What to produce:
Scan the records for the string "size" and copy every line that holds it.

Stored data:
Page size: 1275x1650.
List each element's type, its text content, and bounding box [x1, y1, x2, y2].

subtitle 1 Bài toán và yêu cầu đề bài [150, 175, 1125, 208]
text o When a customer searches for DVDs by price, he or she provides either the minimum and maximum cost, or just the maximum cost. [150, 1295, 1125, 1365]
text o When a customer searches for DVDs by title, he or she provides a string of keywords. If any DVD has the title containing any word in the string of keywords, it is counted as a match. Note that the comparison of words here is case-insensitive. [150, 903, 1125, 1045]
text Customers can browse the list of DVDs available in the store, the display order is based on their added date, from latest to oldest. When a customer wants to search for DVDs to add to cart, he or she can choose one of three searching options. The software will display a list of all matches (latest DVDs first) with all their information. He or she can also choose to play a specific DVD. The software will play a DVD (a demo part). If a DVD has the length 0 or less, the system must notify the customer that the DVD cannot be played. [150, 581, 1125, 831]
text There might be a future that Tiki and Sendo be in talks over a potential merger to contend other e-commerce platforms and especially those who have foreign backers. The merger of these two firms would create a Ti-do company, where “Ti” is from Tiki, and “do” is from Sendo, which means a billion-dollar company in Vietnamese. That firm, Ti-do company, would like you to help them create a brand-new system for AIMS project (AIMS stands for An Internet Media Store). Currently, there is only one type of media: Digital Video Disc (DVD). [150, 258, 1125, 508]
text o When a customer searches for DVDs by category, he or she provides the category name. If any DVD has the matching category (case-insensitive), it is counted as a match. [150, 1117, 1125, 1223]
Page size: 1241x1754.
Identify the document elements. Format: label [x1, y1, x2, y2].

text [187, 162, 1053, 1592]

Written answer:
Page size: 1275x1650.
Page size: 1241x1754.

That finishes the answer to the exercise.